Je m’appelle Betty, j’ai 33 ans.
Quand le travail m’a fait oublier qui j’étais
Après mon BTS esthétique, j’ai vécu des expériences professionnelles vraiment difficiles. Je me suis donnée corps et âme dans le travail, sans jamais écouter mes ressentis, mon corps, mon intuition. On a profité de mon dévouement. Et j’ai laissé faire.
Deux années épuisantes, pendant lesquelles je ne m’écoutais plus du tout. À tel point que je suis devenue transparente. Ma tension et mon IMC étaient au plus bas. J’ai fini par être hospitalisée, j’attrapais infection sur infection.
C’est à partir de là que tout a basculé.
Le déclic : comprendre la cause, pas seulement les symptômes
Je me suis tournée vers la santé, puis peu à peu vers le bien-être. Je voulais comprendre pourquoi ça n’allait pas. Trouver la cause, pas juste soigner les symptômes. C’est comme ça que j’ai découvert la naturopathie — et je me suis formée.

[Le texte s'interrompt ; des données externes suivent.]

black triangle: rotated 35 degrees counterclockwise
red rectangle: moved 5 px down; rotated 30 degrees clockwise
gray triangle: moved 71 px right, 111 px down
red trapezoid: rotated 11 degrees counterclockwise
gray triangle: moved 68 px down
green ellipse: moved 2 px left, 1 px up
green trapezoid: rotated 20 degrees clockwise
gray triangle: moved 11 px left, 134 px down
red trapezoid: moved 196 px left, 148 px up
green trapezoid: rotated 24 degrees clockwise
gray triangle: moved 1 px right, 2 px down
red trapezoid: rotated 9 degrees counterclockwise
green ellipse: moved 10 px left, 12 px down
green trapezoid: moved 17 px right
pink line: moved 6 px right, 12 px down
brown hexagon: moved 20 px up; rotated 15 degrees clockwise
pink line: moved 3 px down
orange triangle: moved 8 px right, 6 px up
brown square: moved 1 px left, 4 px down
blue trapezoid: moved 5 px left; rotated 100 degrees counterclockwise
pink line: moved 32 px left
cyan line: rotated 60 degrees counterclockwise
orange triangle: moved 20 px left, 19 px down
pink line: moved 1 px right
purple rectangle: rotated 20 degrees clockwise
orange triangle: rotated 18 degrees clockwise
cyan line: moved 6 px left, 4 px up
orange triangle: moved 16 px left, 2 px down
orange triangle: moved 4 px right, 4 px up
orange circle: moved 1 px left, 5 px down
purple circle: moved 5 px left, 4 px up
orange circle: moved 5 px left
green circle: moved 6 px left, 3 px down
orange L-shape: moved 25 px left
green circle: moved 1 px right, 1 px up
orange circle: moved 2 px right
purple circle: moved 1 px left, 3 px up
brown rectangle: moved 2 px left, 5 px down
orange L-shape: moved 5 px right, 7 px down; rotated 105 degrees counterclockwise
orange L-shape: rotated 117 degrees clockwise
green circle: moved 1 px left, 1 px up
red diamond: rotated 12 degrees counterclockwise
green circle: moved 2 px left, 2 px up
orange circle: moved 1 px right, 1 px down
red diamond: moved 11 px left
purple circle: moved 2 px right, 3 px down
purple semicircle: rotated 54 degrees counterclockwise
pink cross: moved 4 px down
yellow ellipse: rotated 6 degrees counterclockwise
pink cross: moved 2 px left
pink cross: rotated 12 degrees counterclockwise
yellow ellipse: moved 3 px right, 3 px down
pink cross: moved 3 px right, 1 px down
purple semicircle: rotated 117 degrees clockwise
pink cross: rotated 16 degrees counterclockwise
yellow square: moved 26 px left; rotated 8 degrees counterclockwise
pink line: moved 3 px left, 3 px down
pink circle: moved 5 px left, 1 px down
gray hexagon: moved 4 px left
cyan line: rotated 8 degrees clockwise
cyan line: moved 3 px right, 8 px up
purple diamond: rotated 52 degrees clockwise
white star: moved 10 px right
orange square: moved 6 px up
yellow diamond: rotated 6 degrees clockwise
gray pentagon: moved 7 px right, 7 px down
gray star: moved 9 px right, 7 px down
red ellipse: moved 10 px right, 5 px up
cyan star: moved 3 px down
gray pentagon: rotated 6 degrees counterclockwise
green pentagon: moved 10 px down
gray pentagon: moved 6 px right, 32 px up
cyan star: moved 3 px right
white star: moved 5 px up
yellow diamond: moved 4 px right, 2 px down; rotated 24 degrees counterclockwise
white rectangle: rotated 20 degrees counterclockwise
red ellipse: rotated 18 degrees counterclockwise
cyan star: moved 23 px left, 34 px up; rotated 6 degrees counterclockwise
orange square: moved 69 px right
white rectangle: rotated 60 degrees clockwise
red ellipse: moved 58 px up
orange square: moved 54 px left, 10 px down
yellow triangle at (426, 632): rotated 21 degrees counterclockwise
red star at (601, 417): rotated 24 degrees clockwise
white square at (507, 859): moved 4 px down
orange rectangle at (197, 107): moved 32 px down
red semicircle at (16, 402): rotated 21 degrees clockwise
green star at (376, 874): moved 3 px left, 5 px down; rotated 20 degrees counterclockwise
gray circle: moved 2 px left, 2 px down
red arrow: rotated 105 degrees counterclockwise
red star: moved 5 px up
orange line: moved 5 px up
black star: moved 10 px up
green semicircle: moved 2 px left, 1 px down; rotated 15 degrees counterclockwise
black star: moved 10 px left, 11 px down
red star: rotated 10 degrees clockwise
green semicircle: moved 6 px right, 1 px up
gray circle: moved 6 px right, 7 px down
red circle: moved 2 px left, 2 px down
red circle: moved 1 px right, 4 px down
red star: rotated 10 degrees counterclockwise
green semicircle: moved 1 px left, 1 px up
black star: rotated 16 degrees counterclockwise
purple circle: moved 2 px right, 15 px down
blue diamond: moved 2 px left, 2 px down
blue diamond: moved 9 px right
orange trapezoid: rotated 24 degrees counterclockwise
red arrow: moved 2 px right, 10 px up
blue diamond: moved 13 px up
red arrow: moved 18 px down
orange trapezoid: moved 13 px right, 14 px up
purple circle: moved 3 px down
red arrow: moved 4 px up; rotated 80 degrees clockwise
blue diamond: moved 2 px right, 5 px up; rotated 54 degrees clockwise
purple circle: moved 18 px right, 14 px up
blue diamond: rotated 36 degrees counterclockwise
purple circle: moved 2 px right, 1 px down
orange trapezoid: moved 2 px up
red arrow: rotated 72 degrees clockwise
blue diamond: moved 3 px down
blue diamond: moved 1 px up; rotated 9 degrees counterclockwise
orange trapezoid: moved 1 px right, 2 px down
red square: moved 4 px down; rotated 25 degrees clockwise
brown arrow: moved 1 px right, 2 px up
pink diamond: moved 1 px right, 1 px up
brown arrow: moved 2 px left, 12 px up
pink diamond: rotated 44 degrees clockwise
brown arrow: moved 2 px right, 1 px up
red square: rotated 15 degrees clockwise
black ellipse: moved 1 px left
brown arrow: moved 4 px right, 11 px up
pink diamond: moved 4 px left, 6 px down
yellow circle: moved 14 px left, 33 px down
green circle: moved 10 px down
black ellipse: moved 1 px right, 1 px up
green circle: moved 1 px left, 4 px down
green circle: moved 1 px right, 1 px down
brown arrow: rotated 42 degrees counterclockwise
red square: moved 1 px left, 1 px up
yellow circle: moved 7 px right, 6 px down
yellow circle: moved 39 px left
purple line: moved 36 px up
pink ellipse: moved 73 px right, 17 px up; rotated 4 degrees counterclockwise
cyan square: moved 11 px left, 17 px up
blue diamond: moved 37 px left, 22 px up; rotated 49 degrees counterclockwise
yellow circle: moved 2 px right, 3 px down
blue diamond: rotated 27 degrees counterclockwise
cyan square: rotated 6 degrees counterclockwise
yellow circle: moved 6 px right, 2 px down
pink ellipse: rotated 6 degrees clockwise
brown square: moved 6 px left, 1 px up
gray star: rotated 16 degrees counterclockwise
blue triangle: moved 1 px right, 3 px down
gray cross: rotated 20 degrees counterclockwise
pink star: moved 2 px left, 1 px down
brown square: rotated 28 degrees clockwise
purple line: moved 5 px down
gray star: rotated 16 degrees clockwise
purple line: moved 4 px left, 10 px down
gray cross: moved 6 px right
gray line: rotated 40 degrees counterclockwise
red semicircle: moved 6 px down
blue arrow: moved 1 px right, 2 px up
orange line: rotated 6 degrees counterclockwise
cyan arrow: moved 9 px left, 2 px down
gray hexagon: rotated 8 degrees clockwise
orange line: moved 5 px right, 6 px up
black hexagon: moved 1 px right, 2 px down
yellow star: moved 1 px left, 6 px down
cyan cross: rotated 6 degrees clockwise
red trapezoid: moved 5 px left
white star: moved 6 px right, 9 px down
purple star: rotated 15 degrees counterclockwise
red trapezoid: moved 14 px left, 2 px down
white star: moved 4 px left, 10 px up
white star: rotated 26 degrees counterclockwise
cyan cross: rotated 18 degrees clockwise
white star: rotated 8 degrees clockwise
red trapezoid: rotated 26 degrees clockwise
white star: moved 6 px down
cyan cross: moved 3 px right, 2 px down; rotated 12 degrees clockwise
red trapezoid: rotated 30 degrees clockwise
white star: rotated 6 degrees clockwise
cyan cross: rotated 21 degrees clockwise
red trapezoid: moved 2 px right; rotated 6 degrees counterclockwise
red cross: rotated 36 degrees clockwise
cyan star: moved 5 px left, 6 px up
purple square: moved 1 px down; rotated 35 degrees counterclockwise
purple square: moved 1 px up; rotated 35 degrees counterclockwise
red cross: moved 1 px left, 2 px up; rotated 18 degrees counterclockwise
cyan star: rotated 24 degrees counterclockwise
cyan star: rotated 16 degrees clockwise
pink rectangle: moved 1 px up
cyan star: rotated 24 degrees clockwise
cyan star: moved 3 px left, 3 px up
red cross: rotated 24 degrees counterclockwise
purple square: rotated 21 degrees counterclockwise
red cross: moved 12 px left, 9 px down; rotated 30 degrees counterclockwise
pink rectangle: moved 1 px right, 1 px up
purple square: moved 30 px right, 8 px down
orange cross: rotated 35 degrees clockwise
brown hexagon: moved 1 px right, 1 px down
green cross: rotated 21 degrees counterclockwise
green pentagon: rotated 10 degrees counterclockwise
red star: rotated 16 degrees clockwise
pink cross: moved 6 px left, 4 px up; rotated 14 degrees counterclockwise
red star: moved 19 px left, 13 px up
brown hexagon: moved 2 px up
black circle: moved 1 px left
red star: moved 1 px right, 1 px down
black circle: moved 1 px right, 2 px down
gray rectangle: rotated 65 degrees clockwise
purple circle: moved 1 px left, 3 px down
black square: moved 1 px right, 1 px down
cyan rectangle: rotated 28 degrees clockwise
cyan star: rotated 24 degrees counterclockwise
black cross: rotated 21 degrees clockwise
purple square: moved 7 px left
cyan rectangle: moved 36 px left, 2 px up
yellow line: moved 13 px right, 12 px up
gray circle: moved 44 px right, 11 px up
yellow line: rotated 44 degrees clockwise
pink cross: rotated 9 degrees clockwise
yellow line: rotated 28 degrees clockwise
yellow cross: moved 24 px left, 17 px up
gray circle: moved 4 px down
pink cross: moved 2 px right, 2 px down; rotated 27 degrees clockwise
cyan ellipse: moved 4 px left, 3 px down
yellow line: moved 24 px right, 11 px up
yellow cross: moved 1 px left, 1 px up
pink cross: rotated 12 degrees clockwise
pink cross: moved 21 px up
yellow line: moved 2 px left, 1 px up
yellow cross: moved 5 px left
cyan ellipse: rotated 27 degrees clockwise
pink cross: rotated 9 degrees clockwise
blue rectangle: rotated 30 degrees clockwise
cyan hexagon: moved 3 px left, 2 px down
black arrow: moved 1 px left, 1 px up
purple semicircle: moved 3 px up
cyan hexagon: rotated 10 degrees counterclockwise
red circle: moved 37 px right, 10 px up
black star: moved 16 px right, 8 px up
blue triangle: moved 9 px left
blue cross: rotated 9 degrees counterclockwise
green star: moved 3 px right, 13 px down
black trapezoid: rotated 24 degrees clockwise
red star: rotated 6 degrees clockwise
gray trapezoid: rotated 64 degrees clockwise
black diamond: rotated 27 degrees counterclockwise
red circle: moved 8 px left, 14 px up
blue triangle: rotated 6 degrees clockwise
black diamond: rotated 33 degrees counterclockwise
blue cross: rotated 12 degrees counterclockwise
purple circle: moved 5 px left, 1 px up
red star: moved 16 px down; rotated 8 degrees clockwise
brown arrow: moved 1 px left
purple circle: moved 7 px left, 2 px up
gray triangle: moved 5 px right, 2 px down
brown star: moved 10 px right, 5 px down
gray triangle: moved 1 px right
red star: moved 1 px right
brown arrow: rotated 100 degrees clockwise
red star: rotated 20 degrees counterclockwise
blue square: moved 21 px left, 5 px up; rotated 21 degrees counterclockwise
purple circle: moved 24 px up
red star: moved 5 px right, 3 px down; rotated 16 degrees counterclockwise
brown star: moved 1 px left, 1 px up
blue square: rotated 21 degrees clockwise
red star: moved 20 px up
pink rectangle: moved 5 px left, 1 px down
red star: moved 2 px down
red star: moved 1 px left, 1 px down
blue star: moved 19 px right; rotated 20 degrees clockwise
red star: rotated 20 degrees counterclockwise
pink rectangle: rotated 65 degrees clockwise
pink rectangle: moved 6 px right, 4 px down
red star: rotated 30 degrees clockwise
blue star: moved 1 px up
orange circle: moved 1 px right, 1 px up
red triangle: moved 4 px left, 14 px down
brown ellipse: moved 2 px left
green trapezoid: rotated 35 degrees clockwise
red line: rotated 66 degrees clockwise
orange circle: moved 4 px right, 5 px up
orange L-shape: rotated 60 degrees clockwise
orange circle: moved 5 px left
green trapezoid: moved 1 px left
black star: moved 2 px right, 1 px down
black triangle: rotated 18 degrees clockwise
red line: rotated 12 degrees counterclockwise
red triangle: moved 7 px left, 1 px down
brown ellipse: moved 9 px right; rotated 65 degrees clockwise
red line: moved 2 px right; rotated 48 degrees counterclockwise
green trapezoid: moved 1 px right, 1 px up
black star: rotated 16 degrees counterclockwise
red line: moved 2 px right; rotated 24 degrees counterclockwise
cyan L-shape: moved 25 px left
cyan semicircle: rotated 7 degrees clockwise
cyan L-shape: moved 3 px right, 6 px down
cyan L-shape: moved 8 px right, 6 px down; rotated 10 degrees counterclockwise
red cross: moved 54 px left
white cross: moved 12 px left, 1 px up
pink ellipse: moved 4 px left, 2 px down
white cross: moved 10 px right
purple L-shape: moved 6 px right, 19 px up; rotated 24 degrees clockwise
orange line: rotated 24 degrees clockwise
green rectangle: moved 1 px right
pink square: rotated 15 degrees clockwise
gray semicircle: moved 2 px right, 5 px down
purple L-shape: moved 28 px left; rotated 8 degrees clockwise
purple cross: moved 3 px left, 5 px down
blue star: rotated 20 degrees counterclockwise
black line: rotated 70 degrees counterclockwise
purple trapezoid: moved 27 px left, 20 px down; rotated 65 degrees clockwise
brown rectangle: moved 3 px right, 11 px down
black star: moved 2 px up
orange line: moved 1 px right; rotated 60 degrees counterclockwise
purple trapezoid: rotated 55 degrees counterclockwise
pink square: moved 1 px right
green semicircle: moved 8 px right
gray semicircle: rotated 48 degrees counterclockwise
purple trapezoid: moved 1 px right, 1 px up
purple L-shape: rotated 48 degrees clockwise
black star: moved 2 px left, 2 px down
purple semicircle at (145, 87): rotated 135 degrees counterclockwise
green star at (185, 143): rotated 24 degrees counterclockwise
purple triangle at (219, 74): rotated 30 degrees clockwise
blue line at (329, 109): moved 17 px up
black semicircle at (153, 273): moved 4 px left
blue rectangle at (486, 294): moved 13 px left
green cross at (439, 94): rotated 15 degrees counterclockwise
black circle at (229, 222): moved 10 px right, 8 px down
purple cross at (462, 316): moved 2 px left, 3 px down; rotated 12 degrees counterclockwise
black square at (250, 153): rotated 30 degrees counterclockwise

La Chine, une parenthèse qui m’a reconstruite
À la fin de mes deux ans d’études, je suis partie rejoindre mon mari qui vivait en expatriation en Chine. Une découverte incroyable : une autre culture, une autre vision de la vie, une bienveillance et un sens de l’entraide que je n’avais jamais connus. On a voyagé, on a exploré des coins magnifiques. Ces années m’ont profondément enrichie, et m’ont permis de retrouver mon énergie.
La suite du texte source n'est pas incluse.